Players: 1 Player Game | Release Date: 03/07/12 | Genre: Survival Horror
As a long-time fan of the Survival Horror genre, I began a quest to find a new title to play through and review. The opportunity to cover I Am Alive presented itself to me and I just couldn't pass it up. For a game that has seen numerous sales on Steam in the past several months, I walked away pleasantly surprised. I Am Alive possessed a storyline that grabbed my attention, presented a challenge, and even made me a bit emotional--something that rarely happens in videogames. And it is even presented completely in greyscale!
When I start a game, I prefer to have a challenge. As this is my goal, I began I Am Alive with the hardest difficulty available to me--Survivor. This is not for the faint of heart as the game will lead you to your death around every corner. By employing a bit of strategy, I was able to stay alive and avoid the highly accurate fire of the enemy characters. In fact, playing on Survivor difficulty seems to make all enemies hit you with 100% accuracy. I understand that this is the "Survivor" difficulty but making all enemies hit you everytime seems a bit of a stretch. Fortunately, I found a bug that helped turned the tide in my favor. If one stood where there was one enemy, with a gun, and a second enemy in-between the me and the the other, I wouldn't get shot but the enemy would kill the other for me. Hey, Survivor mode means to be creative at staying alive, right?
The music of I Am Alive, brought to us by composer Jeff Broadbent. I found his work here to be absolutely beautiful. No matter the what is on screen, the musical score perfectly sets the mood. From encounters with unfriendly bandits, to surprised survivors that don't want near you, and running around exploring--the music is perfect.
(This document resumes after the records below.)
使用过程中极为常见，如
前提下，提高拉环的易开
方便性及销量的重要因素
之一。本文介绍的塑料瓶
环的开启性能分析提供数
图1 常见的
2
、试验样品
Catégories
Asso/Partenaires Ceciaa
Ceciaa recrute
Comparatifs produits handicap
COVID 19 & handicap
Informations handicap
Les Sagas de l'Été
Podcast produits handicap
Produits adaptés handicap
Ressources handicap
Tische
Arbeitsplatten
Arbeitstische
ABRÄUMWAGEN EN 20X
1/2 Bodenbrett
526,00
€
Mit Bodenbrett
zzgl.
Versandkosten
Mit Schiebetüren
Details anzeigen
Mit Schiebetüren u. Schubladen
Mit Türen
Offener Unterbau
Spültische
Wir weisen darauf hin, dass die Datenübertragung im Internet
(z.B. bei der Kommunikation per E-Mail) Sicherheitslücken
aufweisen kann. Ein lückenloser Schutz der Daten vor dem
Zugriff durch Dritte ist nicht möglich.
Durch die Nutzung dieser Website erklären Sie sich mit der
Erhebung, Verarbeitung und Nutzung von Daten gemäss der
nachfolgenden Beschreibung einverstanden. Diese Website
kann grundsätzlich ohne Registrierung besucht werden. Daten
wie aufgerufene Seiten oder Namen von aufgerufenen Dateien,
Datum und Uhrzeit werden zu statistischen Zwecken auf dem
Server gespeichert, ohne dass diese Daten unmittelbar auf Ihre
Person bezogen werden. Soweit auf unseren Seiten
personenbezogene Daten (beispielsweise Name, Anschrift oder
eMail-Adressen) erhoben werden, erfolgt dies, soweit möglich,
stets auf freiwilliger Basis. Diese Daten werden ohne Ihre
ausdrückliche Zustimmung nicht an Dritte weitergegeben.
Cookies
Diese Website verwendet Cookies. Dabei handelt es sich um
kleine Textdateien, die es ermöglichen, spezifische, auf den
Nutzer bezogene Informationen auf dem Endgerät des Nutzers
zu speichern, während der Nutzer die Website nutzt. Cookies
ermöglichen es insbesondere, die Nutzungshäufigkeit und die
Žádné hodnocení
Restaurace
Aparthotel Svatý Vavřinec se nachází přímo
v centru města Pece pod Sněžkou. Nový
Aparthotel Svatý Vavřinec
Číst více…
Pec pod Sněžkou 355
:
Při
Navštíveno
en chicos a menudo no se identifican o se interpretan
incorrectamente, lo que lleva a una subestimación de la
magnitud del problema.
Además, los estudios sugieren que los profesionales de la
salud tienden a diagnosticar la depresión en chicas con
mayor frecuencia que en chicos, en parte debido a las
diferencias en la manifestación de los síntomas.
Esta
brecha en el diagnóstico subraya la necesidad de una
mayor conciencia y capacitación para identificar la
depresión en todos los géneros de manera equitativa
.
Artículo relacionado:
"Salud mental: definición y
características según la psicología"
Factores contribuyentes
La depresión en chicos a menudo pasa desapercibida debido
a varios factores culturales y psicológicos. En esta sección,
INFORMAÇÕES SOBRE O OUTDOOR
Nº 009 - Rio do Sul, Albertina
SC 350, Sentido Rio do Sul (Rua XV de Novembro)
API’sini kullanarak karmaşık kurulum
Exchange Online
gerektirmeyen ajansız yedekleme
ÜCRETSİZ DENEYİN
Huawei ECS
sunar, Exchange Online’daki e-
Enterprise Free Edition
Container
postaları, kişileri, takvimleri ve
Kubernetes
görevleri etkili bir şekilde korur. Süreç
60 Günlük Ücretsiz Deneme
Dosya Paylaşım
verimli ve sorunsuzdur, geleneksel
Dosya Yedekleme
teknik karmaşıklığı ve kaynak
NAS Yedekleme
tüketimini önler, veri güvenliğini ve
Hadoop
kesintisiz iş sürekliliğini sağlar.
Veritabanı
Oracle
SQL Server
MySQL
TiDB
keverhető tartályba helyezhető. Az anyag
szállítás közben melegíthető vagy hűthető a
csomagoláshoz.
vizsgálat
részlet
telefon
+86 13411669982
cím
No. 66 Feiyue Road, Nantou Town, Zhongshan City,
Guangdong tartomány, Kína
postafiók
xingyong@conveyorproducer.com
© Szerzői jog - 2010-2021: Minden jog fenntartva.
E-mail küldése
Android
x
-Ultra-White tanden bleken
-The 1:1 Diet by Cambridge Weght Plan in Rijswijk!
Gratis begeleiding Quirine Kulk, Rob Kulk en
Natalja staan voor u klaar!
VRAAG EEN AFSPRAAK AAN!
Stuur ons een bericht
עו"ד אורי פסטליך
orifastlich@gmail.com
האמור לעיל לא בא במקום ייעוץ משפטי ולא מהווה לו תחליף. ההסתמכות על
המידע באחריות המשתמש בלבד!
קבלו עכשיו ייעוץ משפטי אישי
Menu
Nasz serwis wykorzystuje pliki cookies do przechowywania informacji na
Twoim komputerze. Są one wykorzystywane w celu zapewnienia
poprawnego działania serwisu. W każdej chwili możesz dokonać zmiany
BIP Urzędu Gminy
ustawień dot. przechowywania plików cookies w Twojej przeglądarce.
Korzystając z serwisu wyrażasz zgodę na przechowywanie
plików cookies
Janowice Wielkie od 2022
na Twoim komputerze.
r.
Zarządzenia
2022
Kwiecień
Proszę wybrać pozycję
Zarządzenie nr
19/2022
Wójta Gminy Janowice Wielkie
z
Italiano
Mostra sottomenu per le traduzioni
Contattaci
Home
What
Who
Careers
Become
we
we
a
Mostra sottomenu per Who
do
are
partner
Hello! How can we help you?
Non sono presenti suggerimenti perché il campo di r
I Am Alive has had a troubled development. From 2003 to 2008, the game was Developed by Darkworks. Ubisoft took over the project and continued development of the title until it was "finished" in 2012. During the course of the development cycle much has changed. Sadly, this includes the lower graphical fidelity of a past generation. The use of greyscale graphics does help minimize the impact of old technology. But even taking into account when the game first began development, it is hard to look past the visual shortcomings of this title.
With an aging engine powering the graphics, I Am Alive tries to innovate with a feature known as "retries." Throughout the game, the player accumulates retries by finding them scattered in the world or by helping other survivors. Retries, when used, will take you back to your last checkpoint and let you try it again if you perish. If you run out of retries, you will have to, instead, return to the last save location. The system, on paper, appears to work well until you see it put into practice. Checkpoints and saves are normally very close together and the entire system feels like it was never fully baked and just rushed out. For a game in development as long as I Am Alive, should anything feel unfinished?
Despite a few shortcomings, I Am Alive is a fun game and I recommend it to fans of the Survival Horror Genre.